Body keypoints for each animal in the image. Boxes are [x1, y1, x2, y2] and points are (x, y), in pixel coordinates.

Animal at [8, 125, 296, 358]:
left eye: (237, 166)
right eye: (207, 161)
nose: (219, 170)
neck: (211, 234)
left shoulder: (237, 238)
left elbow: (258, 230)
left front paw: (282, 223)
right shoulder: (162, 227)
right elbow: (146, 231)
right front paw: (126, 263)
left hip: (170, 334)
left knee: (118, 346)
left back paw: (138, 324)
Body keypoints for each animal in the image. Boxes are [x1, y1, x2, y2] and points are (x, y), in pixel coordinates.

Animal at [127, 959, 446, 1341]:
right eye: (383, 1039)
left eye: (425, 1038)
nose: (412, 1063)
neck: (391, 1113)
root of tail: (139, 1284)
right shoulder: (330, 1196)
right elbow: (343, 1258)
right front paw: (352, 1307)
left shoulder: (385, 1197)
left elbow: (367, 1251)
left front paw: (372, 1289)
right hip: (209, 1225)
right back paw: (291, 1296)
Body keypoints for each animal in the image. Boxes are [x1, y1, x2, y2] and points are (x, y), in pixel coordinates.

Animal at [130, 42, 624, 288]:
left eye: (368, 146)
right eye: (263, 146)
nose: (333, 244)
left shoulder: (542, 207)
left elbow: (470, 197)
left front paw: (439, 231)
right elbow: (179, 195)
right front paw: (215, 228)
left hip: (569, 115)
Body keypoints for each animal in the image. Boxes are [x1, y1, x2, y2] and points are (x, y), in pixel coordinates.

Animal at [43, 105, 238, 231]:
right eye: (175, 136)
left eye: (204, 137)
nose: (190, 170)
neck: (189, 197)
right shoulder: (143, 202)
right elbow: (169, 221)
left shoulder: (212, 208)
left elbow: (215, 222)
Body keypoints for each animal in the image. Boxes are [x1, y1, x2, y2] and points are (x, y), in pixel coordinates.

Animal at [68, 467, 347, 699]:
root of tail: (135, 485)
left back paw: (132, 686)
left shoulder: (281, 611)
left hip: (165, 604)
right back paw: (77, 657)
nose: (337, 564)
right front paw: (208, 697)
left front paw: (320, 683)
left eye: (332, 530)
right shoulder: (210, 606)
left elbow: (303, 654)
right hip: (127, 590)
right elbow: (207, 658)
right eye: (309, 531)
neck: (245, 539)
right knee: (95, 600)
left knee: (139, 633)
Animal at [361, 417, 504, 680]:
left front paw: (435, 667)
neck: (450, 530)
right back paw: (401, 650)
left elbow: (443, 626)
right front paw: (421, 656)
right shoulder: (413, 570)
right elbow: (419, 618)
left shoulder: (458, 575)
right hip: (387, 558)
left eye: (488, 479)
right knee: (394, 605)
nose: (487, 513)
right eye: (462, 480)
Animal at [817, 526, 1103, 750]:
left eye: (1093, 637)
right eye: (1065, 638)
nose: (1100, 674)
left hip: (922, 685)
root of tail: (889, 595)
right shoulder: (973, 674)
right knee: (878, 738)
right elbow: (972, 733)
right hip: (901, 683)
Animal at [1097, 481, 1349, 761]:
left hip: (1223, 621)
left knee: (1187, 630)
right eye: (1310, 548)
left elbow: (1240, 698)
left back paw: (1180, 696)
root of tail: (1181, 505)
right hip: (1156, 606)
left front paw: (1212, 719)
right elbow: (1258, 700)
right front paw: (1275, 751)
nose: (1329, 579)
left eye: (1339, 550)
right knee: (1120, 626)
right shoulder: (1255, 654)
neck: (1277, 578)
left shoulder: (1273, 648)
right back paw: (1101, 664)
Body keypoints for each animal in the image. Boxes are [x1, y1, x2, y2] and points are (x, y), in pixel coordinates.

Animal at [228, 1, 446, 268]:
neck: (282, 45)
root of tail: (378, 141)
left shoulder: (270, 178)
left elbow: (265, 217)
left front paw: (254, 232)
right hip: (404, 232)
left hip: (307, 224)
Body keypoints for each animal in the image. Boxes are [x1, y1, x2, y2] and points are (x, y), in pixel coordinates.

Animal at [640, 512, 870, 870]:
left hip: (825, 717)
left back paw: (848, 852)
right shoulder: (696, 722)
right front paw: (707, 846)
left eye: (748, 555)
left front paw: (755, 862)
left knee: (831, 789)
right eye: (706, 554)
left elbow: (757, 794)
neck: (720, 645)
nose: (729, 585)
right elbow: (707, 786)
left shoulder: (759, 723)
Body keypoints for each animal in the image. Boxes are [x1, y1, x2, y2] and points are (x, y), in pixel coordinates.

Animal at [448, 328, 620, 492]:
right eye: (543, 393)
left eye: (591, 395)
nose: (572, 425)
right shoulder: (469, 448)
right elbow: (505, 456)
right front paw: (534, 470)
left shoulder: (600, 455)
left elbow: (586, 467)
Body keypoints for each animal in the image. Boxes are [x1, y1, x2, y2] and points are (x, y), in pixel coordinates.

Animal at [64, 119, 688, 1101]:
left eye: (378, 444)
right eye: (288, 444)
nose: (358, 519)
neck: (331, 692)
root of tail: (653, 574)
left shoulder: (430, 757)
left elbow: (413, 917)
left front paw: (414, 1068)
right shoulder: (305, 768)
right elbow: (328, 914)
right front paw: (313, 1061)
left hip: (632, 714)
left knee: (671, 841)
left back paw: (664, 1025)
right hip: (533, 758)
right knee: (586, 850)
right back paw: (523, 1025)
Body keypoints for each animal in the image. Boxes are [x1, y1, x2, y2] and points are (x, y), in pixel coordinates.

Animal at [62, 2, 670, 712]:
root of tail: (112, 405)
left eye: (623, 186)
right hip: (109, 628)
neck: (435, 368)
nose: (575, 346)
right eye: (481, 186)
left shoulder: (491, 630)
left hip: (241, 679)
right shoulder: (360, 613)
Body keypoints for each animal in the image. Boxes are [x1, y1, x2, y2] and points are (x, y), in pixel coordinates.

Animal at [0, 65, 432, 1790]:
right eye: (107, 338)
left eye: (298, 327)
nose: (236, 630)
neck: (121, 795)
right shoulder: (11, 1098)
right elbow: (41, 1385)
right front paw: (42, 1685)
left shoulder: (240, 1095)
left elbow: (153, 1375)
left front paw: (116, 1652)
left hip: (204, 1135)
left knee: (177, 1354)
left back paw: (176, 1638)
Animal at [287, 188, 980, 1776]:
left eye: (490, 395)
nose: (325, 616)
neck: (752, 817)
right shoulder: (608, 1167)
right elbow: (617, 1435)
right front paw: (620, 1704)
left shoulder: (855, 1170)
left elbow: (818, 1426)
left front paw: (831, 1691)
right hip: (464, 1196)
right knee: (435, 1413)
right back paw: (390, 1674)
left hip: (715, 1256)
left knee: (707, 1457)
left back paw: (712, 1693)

·····

Filter the entries by the string "root" and copy each matching line.

root of tail: (139, 1284)
root of tail: (135, 485)
root of tail: (889, 595)
root of tail: (1181, 505)
root of tail: (378, 141)
root of tail: (653, 574)
root of tail: (112, 405)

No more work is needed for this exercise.